Currently Gaiam sells this DVD in a kit with the ball. I got my kit at Barnes & Noble. The ball is a pretty lavender color and appears quite sturdy. (Actually, it looks suspiciously similar to the ball included in Gaiam’s Yoga Ball kit, just a different color.) I expect to be able to use the ball in other workouts as well. The DVD itself comes in a proper case, an improvement over the cardboard sleeves Gaiam used in its earlier kits.
By the way, this is a totally different DVD from Ana’s earlier Pilates Bodyball workout. That workout uses a softball-size 1 lb. ball and came packaged in a kit with a VHS tape. I don’t believe this workout was ever put on DVD.
I would rate Pilates Body Sculpting as intermediate at best. The routine will make much more sense if you already have some familiarity with pilates. Ana’s directions are very clear, but she concentrates on form tips and on how to incorporate the ball, as opposed to instructing the pilates exercises themselves. She moves at a steady deliberate pace.
There is no chapter menu except for Play, but the DVD appears chaptered by individual exercise so you can easily skip over a particular move if you want. The Southwest (?) setting may be Gaiam’s prettiest yet (unfortunately I couldn’t find any info where it was filmed). There is pleasant but forgettable background music.
The workout is done barefoot, and except for the ball the only equipment needed is a mat (although I would suggest keeping some light dumbbells handy for the brief upper body section at the end).
After a brief intro, Ana Caban leads the routine solo, instructing in voiceover. The exercises will be familiar to those already using pilates mat workouts. Ana incorporates the ball in several ways, depending on the exercise. For example: squeezing the ball between the knees during criss-cross and teasers, holding the ball between the hands of outstretched arms during single and double leg stretch, using the ball to roll in and out of swan preparation. The toning emphasis is on the core. For the side series exercises the ball is used only as a hand/leg prop and doesn‘t really increase lower body intensity.
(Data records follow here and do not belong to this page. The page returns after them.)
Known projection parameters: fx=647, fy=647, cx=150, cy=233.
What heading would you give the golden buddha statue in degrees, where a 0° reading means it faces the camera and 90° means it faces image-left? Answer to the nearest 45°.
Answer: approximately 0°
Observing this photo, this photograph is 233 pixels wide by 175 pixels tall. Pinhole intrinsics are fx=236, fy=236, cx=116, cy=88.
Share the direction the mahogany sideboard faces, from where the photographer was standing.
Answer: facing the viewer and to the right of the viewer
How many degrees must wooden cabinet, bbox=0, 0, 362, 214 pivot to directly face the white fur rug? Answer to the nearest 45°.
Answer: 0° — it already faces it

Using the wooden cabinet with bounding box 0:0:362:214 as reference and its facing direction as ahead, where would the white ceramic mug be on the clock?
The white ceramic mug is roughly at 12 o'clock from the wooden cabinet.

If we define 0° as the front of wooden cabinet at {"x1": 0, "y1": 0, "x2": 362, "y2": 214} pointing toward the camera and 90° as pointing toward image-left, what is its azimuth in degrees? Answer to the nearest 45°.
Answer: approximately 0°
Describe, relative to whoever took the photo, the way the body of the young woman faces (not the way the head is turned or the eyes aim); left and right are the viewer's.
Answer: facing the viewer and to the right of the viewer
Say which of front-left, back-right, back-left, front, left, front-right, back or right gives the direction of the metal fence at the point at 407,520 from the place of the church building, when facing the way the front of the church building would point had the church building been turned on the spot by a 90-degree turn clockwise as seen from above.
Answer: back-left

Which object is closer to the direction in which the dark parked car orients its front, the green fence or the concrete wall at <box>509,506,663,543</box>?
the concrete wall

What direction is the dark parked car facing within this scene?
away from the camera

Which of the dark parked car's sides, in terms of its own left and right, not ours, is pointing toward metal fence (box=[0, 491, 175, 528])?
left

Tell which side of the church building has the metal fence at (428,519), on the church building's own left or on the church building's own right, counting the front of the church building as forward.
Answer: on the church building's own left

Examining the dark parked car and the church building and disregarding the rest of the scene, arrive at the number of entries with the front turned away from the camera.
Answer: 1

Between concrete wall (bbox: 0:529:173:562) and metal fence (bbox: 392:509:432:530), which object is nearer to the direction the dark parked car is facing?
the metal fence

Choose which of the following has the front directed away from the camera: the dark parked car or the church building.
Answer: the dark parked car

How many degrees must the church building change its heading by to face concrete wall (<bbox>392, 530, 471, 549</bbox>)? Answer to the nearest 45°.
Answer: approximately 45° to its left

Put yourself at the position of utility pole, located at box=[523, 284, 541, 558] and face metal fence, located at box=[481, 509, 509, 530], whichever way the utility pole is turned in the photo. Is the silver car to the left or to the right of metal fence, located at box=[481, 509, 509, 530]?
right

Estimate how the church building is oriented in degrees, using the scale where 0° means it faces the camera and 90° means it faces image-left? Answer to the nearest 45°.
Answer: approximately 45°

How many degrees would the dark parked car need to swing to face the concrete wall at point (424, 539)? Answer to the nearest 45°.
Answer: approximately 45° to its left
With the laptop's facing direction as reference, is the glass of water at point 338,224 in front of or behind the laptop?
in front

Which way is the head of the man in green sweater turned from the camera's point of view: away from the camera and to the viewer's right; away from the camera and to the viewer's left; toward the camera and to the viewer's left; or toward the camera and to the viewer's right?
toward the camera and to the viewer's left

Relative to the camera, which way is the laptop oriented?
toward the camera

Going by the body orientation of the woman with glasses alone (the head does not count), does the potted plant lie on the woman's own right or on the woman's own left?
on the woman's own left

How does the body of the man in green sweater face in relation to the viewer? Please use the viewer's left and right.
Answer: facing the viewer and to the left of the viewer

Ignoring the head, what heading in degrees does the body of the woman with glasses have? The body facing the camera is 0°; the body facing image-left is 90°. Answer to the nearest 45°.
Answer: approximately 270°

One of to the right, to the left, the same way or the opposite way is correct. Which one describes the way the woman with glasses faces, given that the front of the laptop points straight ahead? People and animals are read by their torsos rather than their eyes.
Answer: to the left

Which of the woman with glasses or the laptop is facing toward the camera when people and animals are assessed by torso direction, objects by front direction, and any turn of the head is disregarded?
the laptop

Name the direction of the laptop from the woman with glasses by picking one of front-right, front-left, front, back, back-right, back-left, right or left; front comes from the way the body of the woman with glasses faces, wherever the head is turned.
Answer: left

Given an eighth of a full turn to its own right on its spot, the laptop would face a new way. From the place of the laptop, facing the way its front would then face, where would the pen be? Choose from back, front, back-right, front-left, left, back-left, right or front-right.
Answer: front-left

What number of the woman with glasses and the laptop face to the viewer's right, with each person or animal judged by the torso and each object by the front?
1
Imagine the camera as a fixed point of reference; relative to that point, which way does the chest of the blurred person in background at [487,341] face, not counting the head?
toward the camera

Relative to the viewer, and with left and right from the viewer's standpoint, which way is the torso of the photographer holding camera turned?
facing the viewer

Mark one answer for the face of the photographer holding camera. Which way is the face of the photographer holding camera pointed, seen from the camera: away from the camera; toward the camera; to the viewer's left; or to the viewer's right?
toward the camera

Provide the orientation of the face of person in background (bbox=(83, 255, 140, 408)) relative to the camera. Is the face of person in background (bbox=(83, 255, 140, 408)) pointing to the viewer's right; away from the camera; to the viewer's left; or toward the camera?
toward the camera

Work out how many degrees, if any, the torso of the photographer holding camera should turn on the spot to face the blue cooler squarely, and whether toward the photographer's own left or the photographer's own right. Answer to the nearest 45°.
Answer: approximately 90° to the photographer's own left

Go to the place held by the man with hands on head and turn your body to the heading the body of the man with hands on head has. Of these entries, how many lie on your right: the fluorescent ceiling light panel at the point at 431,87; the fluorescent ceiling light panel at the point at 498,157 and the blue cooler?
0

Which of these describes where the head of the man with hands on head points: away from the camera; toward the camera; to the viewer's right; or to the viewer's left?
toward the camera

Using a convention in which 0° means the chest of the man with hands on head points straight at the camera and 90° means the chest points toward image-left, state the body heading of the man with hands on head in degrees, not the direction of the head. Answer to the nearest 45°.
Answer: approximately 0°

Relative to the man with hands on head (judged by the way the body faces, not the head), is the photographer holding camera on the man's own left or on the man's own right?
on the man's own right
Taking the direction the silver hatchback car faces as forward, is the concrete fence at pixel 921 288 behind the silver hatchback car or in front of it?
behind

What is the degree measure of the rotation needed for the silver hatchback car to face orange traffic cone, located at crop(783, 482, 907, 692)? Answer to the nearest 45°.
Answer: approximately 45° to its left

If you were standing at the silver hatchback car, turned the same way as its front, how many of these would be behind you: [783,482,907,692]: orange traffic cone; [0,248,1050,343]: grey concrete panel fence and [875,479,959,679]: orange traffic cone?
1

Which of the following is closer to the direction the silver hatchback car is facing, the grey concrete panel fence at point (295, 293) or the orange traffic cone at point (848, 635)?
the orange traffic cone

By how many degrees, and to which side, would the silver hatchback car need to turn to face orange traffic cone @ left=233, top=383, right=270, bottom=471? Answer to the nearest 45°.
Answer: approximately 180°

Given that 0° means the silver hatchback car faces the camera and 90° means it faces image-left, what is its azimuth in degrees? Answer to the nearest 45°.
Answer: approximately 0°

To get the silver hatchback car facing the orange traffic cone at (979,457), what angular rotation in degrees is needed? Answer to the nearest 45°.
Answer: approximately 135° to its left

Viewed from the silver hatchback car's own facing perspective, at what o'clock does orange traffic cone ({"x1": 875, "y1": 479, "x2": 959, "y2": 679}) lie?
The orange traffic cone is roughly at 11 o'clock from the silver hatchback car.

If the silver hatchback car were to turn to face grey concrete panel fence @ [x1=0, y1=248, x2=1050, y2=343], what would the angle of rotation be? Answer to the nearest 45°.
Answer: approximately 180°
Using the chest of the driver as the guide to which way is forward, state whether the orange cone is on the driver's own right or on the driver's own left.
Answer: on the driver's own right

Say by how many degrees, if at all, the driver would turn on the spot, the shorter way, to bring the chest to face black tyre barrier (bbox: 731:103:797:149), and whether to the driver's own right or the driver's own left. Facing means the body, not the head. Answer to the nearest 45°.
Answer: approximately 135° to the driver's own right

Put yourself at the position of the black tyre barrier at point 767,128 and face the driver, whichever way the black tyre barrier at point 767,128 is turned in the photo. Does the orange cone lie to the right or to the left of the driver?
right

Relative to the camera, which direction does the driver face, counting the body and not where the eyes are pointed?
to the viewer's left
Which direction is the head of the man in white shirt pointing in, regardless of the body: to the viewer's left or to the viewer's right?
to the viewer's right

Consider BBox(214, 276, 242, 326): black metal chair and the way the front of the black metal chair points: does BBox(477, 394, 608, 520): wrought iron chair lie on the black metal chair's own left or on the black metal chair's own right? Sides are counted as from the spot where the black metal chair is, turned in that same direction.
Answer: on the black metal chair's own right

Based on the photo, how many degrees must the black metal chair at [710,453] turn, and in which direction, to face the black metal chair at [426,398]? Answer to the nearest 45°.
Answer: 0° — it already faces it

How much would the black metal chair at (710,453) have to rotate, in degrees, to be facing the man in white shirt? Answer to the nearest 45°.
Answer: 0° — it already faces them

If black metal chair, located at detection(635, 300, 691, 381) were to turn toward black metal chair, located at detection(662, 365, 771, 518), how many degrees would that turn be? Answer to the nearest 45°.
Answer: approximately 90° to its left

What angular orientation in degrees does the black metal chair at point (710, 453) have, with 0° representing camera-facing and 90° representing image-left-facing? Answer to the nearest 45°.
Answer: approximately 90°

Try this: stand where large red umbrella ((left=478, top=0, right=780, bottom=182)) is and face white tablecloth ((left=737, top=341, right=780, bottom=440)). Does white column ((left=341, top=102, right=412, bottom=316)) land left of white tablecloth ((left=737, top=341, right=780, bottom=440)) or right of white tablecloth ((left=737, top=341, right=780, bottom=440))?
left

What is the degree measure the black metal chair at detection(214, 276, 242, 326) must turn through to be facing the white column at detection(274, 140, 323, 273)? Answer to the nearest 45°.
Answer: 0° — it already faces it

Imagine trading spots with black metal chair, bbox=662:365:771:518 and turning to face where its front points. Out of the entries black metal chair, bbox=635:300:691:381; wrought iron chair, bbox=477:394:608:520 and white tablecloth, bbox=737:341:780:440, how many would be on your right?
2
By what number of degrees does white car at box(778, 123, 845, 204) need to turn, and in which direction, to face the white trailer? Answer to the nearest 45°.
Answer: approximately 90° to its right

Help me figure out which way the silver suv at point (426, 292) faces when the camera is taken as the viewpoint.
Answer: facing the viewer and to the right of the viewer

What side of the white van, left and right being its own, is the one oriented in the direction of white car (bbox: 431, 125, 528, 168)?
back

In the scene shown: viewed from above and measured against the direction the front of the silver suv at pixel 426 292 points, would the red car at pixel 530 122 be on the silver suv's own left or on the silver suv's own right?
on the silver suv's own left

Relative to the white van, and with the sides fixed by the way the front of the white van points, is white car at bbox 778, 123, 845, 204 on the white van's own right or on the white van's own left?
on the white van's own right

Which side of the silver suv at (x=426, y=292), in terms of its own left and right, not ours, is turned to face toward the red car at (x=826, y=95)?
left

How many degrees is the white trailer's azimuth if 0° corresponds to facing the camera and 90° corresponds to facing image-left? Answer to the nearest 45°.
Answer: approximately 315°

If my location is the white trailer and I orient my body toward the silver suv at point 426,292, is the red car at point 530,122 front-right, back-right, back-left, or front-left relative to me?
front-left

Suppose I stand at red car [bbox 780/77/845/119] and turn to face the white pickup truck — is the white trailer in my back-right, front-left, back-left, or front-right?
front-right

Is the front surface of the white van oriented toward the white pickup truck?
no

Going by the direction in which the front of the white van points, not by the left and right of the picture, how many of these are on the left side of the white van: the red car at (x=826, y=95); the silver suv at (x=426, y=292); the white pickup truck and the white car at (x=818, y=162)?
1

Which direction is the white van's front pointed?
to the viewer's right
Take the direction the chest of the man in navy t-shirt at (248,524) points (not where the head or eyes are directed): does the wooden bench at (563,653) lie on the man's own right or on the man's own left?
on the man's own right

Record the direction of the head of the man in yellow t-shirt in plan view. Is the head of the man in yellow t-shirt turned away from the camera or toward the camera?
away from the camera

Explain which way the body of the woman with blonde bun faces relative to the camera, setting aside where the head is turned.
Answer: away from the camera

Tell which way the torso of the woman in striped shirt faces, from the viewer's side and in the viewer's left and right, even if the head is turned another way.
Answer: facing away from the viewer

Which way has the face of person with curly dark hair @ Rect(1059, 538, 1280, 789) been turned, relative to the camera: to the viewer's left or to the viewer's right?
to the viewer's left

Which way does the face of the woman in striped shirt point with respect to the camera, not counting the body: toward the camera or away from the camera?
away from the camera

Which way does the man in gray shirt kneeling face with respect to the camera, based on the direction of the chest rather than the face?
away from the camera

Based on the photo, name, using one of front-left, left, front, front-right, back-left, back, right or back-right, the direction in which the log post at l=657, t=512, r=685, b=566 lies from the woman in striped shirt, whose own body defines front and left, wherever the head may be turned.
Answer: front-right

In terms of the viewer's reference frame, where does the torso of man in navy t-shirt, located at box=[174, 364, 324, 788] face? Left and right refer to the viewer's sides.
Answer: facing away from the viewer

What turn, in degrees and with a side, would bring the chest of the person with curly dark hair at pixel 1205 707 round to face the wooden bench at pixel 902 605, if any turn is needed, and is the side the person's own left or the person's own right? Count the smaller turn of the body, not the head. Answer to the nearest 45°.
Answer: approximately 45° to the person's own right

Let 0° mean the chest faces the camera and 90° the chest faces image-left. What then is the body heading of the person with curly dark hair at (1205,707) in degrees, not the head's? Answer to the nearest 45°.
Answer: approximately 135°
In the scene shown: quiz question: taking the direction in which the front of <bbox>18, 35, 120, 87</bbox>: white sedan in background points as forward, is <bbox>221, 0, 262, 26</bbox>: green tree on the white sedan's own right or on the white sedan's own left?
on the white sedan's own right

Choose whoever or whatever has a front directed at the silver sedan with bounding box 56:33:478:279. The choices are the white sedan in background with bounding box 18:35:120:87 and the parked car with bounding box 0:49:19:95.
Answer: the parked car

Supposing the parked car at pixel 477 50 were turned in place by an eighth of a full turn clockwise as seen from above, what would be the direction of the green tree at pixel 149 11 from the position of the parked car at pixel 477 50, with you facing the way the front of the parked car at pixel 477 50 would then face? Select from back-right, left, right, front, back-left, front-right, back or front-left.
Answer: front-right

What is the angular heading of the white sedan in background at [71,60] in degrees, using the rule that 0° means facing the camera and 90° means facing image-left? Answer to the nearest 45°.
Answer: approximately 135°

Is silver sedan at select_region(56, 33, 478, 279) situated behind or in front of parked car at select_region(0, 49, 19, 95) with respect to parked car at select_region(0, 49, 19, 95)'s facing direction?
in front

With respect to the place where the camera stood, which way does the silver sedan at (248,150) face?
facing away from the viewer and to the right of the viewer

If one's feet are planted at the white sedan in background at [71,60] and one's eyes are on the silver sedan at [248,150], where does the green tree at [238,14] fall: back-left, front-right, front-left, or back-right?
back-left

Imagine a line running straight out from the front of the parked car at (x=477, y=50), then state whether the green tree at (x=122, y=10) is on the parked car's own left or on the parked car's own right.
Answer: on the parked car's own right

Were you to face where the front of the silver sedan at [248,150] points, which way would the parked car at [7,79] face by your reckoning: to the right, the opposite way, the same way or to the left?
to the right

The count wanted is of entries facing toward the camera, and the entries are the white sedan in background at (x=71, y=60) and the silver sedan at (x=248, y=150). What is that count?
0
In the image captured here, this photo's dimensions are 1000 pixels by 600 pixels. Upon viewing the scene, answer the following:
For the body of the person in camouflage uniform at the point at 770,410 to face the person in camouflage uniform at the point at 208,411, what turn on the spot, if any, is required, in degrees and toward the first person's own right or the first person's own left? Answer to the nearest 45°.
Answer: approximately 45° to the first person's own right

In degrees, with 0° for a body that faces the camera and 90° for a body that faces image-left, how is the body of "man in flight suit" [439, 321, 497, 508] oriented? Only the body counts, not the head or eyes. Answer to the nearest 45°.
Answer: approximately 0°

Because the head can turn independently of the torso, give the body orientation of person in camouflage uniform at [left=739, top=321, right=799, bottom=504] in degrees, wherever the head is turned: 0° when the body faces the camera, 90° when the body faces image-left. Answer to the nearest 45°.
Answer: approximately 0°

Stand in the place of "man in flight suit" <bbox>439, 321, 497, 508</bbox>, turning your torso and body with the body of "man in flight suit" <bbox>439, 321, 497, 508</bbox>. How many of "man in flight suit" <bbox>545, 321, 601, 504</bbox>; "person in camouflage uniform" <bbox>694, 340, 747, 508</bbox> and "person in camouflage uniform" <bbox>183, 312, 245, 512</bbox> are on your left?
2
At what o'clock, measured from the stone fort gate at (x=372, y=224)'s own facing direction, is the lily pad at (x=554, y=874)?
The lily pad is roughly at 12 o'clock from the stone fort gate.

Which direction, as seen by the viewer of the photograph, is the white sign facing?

Ana concludes the workout with a few standing upper body exercises while squeezing the ball between the ankles; she does these unweighted but I would add dumbbells.
I also experimented with using my 2-lb. Firm Ooof ball rather than the unweighted Gaiam one. This worked well for adding a little extra intensity to the routine.
Overall, this is a pleasant and attractive workout, but only a handful of the exercises felt especially challenging to me, and I am an intermediate exerciser at best. I do like using the ball, though. Whether the kit is worth the money depends on (1) if you enjoy light pilates-style workouts with a twist, and (2) if you will be able to incorporate the ball in other fitness videos.
Ana Caban is one of my favorite pilates instructors, knowledgeable and elegant without being intimidating.